Task goal: All of the lines below are to be transcribed faithfully, with pictures excluded from the copy.

----- Material shown -----

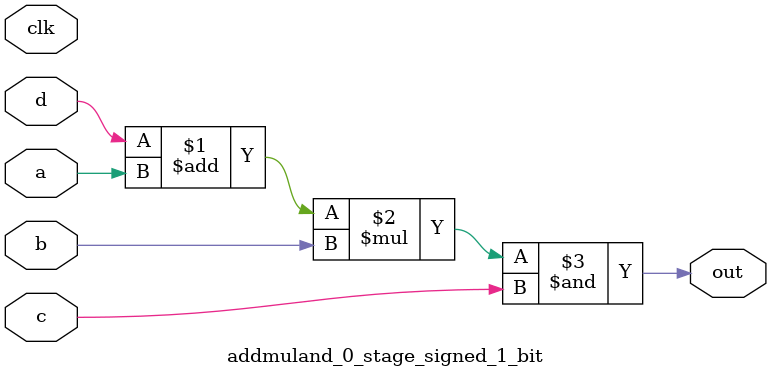
<source format=sv>
(* use_dsp = "yes" *) module addmuland_0_stage_signed_1_bit(
	input signed [0:0] a,
	input signed [0:0] b,
	input signed [0:0] c,
	input signed [0:0] d,
	output [0:0] out,
	input clk);

	assign out = ((d + a) * b) & c;
endmodule

</source>
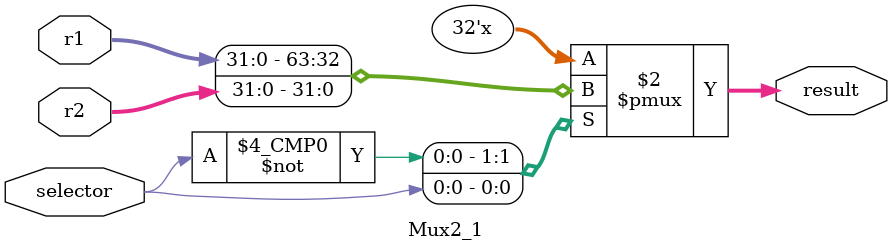
<source format=sv>
 module Mux2_1	#(parameter N = 32)	(input logic[N-1:0] r1, r2,
											input logic selector,
											output logic[N-1:0] result);
	
	always_comb
		case(selector)
			1'b0 : result = r1;
			1'b1 : result = r2;
			default : result = 'z;
		endcase
		
endmodule 
</source>
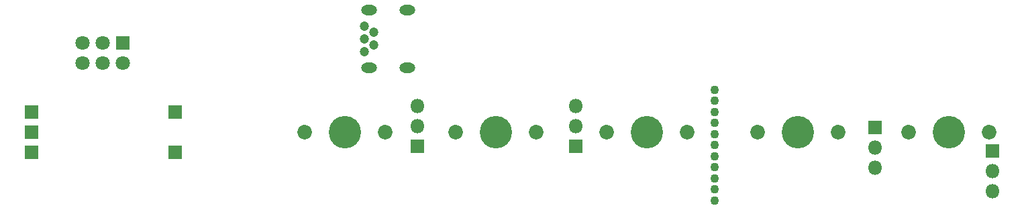
<source format=gbr>
%TF.GenerationSoftware,KiCad,Pcbnew,(5.1.5)-3*%
%TF.CreationDate,2021-05-14T13:57:35-05:00*%
%TF.ProjectId,Pikatea Macropad GB3,50696b61-7465-4612-904d-6163726f7061,rev?*%
%TF.SameCoordinates,Original*%
%TF.FileFunction,Soldermask,Bot*%
%TF.FilePolarity,Negative*%
%FSLAX46Y46*%
G04 Gerber Fmt 4.6, Leading zero omitted, Abs format (unit mm)*
G04 Created by KiCad (PCBNEW (5.1.5)-3) date 2021-05-14 13:57:35*
%MOMM*%
%LPD*%
G04 APERTURE LIST*
%ADD10C,1.100000*%
%ADD11C,1.800000*%
%ADD12R,1.800000X1.800000*%
%ADD13O,1.800000X1.800000*%
%ADD14C,1.850000*%
%ADD15C,4.087800*%
%ADD16O,2.000000X1.300000*%
%ADD17C,1.200000*%
G04 APERTURE END LIST*
D10*
%TO.C,J6*%
X177546000Y-99580000D03*
X177546000Y-113580000D03*
X177546000Y-112180000D03*
X177546000Y-110780000D03*
X177546000Y-109380000D03*
X177546000Y-107980000D03*
X177546000Y-100980000D03*
X177546000Y-102380000D03*
X177546000Y-103780000D03*
X177546000Y-105180000D03*
X177546000Y-106580000D03*
%TD*%
D11*
%TO.C,J1*%
X97810000Y-96240000D03*
X97810000Y-93700000D03*
X100350000Y-96240000D03*
X100350000Y-93700000D03*
X102890000Y-96240000D03*
D12*
X102890000Y-93700000D03*
%TD*%
D13*
%TO.C,J7*%
X160000000Y-101620000D03*
X160000000Y-104160000D03*
D12*
X160000000Y-106700000D03*
%TD*%
D13*
%TO.C,J3*%
X140000000Y-101620000D03*
X140000000Y-104160000D03*
D12*
X140000000Y-106700000D03*
%TD*%
D14*
%TO.C,MX5*%
X212130000Y-104920000D03*
X201970000Y-104920000D03*
D15*
X207050000Y-104920000D03*
%TD*%
D14*
%TO.C,MX4*%
X193080000Y-104920000D03*
X182920000Y-104920000D03*
D15*
X188000000Y-104920000D03*
%TD*%
D14*
%TO.C,MX3*%
X174030000Y-104920000D03*
X163870000Y-104920000D03*
D15*
X168950000Y-104920000D03*
%TD*%
D14*
%TO.C,MX2*%
X154980000Y-104920000D03*
X144820000Y-104920000D03*
D15*
X149900000Y-104920000D03*
%TD*%
D14*
%TO.C,MX1*%
X135930000Y-104920000D03*
X125770000Y-104920000D03*
D15*
X130850000Y-104920000D03*
%TD*%
D16*
%TO.C,J2*%
X133960000Y-89510000D03*
X133960000Y-96810000D03*
D17*
X133360000Y-94760000D03*
X134560000Y-93960000D03*
X133360000Y-93160000D03*
X134560000Y-92360000D03*
X133360000Y-91560000D03*
D16*
X138780000Y-96810000D03*
X138780000Y-89510000D03*
%TD*%
D13*
%TO.C,J4*%
X212598000Y-112395000D03*
X212598000Y-109855000D03*
D12*
X212598000Y-107315000D03*
%TD*%
D13*
%TO.C,J5*%
X197760000Y-109390000D03*
X197760000Y-106850000D03*
D12*
X197760000Y-104310000D03*
%TD*%
%TO.C,SW2*%
X109450000Y-102360000D03*
X109450000Y-107440000D03*
X91350000Y-104900000D03*
X91350000Y-102360000D03*
X91350000Y-107440000D03*
%TD*%
M02*

</source>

-----

Written solution:
<source format=sv>
(* use_dsp = "yes" *) module addmuland_0_stage_signed_1_bit(
	input signed [0:0] a,
	input signed [0:0] b,
	input signed [0:0] c,
	input signed [0:0] d,
	output [0:0] out,
	input clk);

	assign out = ((d + a) * b) & c;
endmodule

</source>
<source format=sv>
 module Mux2_1	#(parameter N = 32)	(input logic[N-1:0] r1, r2,
											input logic selector,
											output logic[N-1:0] result);
	
	always_comb
		case(selector)
			1'b0 : result = r1;
			1'b1 : result = r2;
			default : result = 'z;
		endcase
		
endmodule 
</source>
<source format=gbr>
%TF.GenerationSoftware,KiCad,Pcbnew,(5.1.5)-3*%
%TF.CreationDate,2021-05-14T13:57:35-05:00*%
%TF.ProjectId,Pikatea Macropad GB3,50696b61-7465-4612-904d-6163726f7061,rev?*%
%TF.SameCoordinates,Original*%
%TF.FileFunction,Soldermask,Bot*%
%TF.FilePolarity,Negative*%
%FSLAX46Y46*%
G04 Gerber Fmt 4.6, Leading zero omitted, Abs format (unit mm)*
G04 Created by KiCad (PCBNEW (5.1.5)-3) date 2021-05-14 13:57:35*
%MOMM*%
%LPD*%
G04 APERTURE LIST*
%ADD10C,1.100000*%
%ADD11C,1.800000*%
%ADD12R,1.800000X1.800000*%
%ADD13O,1.800000X1.800000*%
%ADD14C,1.850000*%
%ADD15C,4.087800*%
%ADD16O,2.000000X1.300000*%
%ADD17C,1.200000*%
G04 APERTURE END LIST*
D10*
%TO.C,J6*%
X177546000Y-99580000D03*
X177546000Y-113580000D03*
X177546000Y-112180000D03*
X177546000Y-110780000D03*
X177546000Y-109380000D03*
X177546000Y-107980000D03*
X177546000Y-100980000D03*
X177546000Y-102380000D03*
X177546000Y-103780000D03*
X177546000Y-105180000D03*
X177546000Y-106580000D03*
%TD*%
D11*
%TO.C,J1*%
X97810000Y-96240000D03*
X97810000Y-93700000D03*
X100350000Y-96240000D03*
X100350000Y-93700000D03*
X102890000Y-96240000D03*
D12*
X102890000Y-93700000D03*
%TD*%
D13*
%TO.C,J7*%
X160000000Y-101620000D03*
X160000000Y-104160000D03*
D12*
X160000000Y-106700000D03*
%TD*%
D13*
%TO.C,J3*%
X140000000Y-101620000D03*
X140000000Y-104160000D03*
D12*
X140000000Y-106700000D03*
%TD*%
D14*
%TO.C,MX5*%
X212130000Y-104920000D03*
X201970000Y-104920000D03*
D15*
X207050000Y-104920000D03*
%TD*%
D14*
%TO.C,MX4*%
X193080000Y-104920000D03*
X182920000Y-104920000D03*
D15*
X188000000Y-104920000D03*
%TD*%
D14*
%TO.C,MX3*%
X174030000Y-104920000D03*
X163870000Y-104920000D03*
D15*
X168950000Y-104920000D03*
%TD*%
D14*
%TO.C,MX2*%
X154980000Y-104920000D03*
X144820000Y-104920000D03*
D15*
X149900000Y-104920000D03*
%TD*%
D14*
%TO.C,MX1*%
X135930000Y-104920000D03*
X125770000Y-104920000D03*
D15*
X130850000Y-104920000D03*
%TD*%
D16*
%TO.C,J2*%
X133960000Y-89510000D03*
X133960000Y-96810000D03*
D17*
X133360000Y-94760000D03*
X134560000Y-93960000D03*
X133360000Y-93160000D03*
X134560000Y-92360000D03*
X133360000Y-91560000D03*
D16*
X138780000Y-96810000D03*
X138780000Y-89510000D03*
%TD*%
D13*
%TO.C,J4*%
X212598000Y-112395000D03*
X212598000Y-109855000D03*
D12*
X212598000Y-107315000D03*
%TD*%
D13*
%TO.C,J5*%
X197760000Y-109390000D03*
X197760000Y-106850000D03*
D12*
X197760000Y-104310000D03*
%TD*%
%TO.C,SW2*%
X109450000Y-102360000D03*
X109450000Y-107440000D03*
X91350000Y-104900000D03*
X91350000Y-102360000D03*
X91350000Y-107440000D03*
%TD*%
M02*

</source>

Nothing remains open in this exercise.